▶ Problem to work on
Only the lines from the top of the records below through the line containing "- Use Docker containers matching target OS" should be printed, exactly and without pictures.

*** Material provided ***

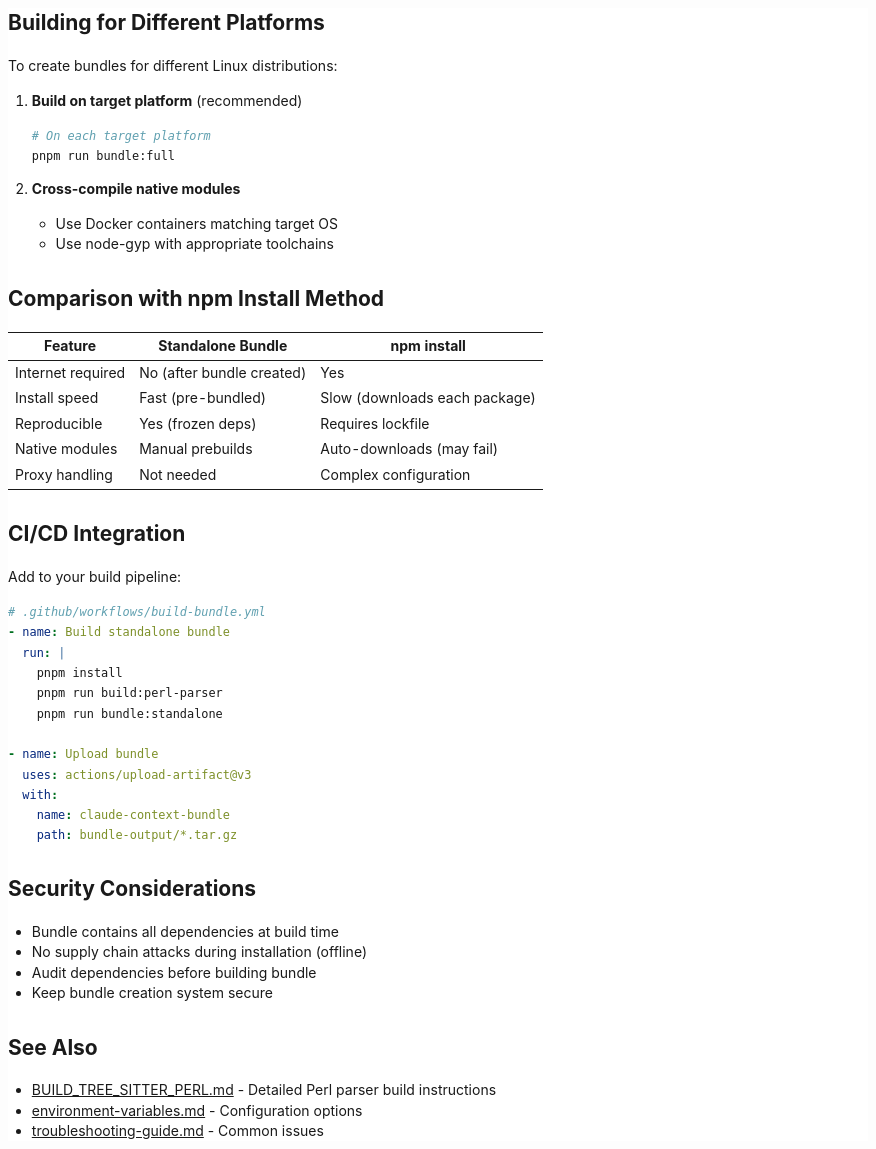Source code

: ## Building for Different Platforms

To create bundles for different Linux distributions:

1. **Build on target platform** (recommended)
   ```bash
   # On each target platform
   pnpm run bundle:full
   ```

2. **Cross-compile native modules**
   - Use Docker containers matching target OS
   - Use node-gyp with appropriate toolchains

## Comparison with npm Install Method

| Feature | Standalone Bundle | npm install |
|---------|------------------|-------------|
| Internet required | No (after bundle created) | Yes |
| Install speed | Fast (pre-bundled) | Slow (downloads each package) |
| Reproducible | Yes (frozen deps) | Requires lockfile |
| Native modules | Manual prebuilds | Auto-downloads (may fail) |
| Proxy handling | Not needed | Complex configuration |

## CI/CD Integration

Add to your build pipeline:

```yaml
# .github/workflows/build-bundle.yml
- name: Build standalone bundle
  run: |
    pnpm install
    pnpm run build:perl-parser
    pnpm run bundle:standalone
    
- name: Upload bundle
  uses: actions/upload-artifact@v3
  with:
    name: claude-context-bundle
    path: bundle-output/*.tar.gz
```

## Security Considerations

- Bundle contains all dependencies at build time
- No supply chain attacks during installation (offline)
- Audit dependencies before building bundle
- Keep bundle creation system secure

## See Also

- [BUILD_TREE_SITTER_PERL.md](BUILD_TREE_SITTER_PERL.md) - Detailed Perl parser build instructions
- [environment-variables.md](getting-started/environment-variables.md) - Configuration options
- [troubleshooting-guide.md](troubleshooting/troubleshooting-guide.md) - Common issues
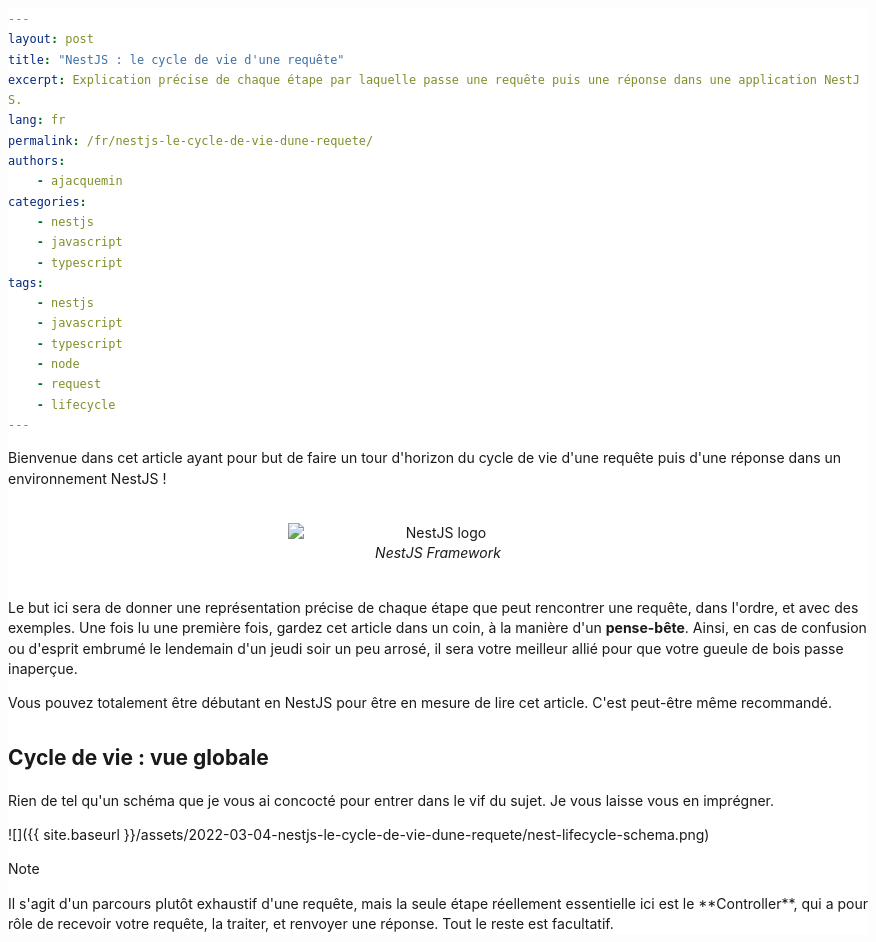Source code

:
 ```yaml
---
layout: post
title: "NestJS : le cycle de vie d'une requête"
excerpt: Explication précise de chaque étape par laquelle passe une requête puis une réponse dans une application NestJS.
lang: fr
permalink: /fr/nestjs-le-cycle-de-vie-dune-requete/
authors:
    - ajacquemin
categories:
    - nestjs
    - javascript
    - typescript
tags:
    - nestjs
    - javascript
    - typescript
    - node
    - request
    - lifecycle
---
```


Bienvenue dans cet article ayant pour but de faire un tour d'horizon du cycle de vie d'une requête puis d'une réponse dans un environnement NestJS !

<br />

<div style="text-align: center;">
    <img src="{{ site.baseurl }}/assets/2022-03-04-nestjs-le-cycle-de-vie-dune-requete/nest-logo.png" width="300px" alt="NestJS logo" style="display: block; margin: auto;"/>
    <i>NestJS Framework</i>
</div>

<br />

Le but ici sera de donner une représentation précise de chaque étape que peut rencontrer une requête, dans l'ordre, et avec des exemples. Une fois lu une première fois, gardez cet article dans un coin, à la manière d'un **pense-bête**. 
Ainsi, en cas de confusion ou d'esprit embrumé le lendemain d'un jeudi soir un peu arrosé, il sera votre meilleur allié pour que votre gueule de bois passe inaperçue.

Vous pouvez totalement être débutant en NestJS pour être en mesure de lire cet article. C'est peut-être même recommandé.

## Cycle de vie : vue globale
Rien de tel qu'un schéma que je vous ai concocté pour entrer dans le vif du sujet. Je vous laisse vous en imprégner.

![]({{ site.baseurl }}/assets/2022-03-04-nestjs-le-cycle-de-vie-dune-requete/nest-lifecycle-schema.png)

<div  class="admonition note"  markdown="1"><p  class="admonition-title">Note</p>
Il s'agit d'un parcours plutôt exhaustif d'une requête, mais la seule étape réellement essentielle ici est le **Controller**, qui a pour rôle de recevoir votre requête, la traiter, et renvoyer une réponse. Tout le reste est facultatif.
</div>
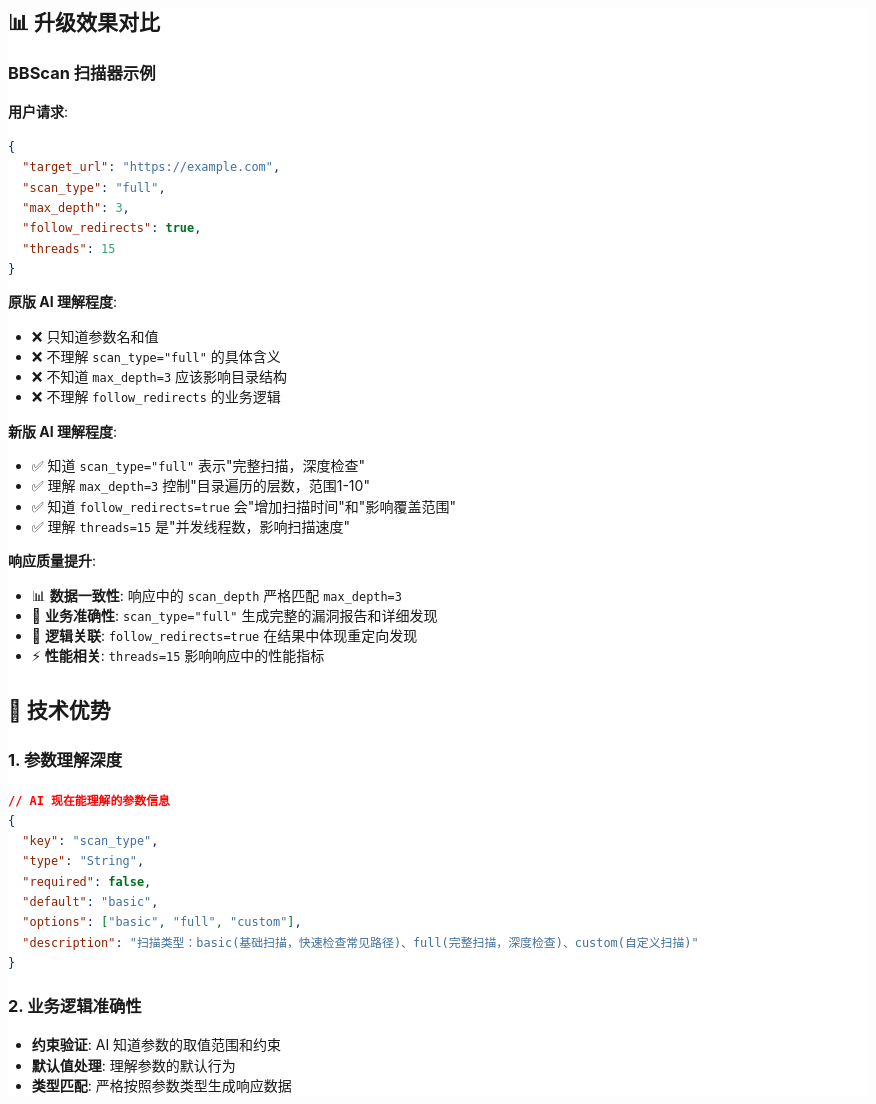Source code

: ## 📊 升级效果对比

### BBScan 扫描器示例

**用户请求**:
```json
{
  "target_url": "https://example.com",
  "scan_type": "full",
  "max_depth": 3,
  "follow_redirects": true,
  "threads": 15
}
```

**原版 AI 理解程度**:
- ❌ 只知道参数名和值
- ❌ 不理解 `scan_type="full"` 的具体含义
- ❌ 不知道 `max_depth=3` 应该影响目录结构
- ❌ 不理解 `follow_redirects` 的业务逻辑

**新版 AI 理解程度**:
- ✅ 知道 `scan_type="full"` 表示"完整扫描，深度检查"
- ✅ 理解 `max_depth=3` 控制"目录遍历的层数，范围1-10"
- ✅ 知道 `follow_redirects=true` 会"增加扫描时间"和"影响覆盖范围"
- ✅ 理解 `threads=15` 是"并发线程数，影响扫描速度"

**响应质量提升**:
- 📊 **数据一致性**: 响应中的 `scan_depth` 严格匹配 `max_depth=3`
- 🎯 **业务准确性**: `scan_type="full"` 生成完整的漏洞报告和详细发现
- 🔗 **逻辑关联**: `follow_redirects=true` 在结果中体现重定向发现
- ⚡ **性能相关**: `threads=15` 影响响应中的性能指标

## 🚀 技术优势

### 1. 参数理解深度
```json
// AI 现在能理解的参数信息
{
  "key": "scan_type",
  "type": "String",
  "required": false,
  "default": "basic",
  "options": ["basic", "full", "custom"],
  "description": "扫描类型：basic(基础扫描，快速检查常见路径)、full(完整扫描，深度检查)、custom(自定义扫描)"
}
```

### 2. 业务逻辑准确性
- **约束验证**: AI 知道参数的取值范围和约束
- **默认值处理**: 理解参数的默认行为
- **类型匹配**: 严格按照参数类型生成响应数据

*** End of Material provided ***

▶ Exercise response
Source code

: ## Building for Different Platforms

To create bundles for different Linux distributions:

1. **Build on target platform** (recommended)
   ```bash
   # On each target platform
   pnpm run bundle:full
   ```

2. **Cross-compile native modules**
   - Use Docker containers matching target OS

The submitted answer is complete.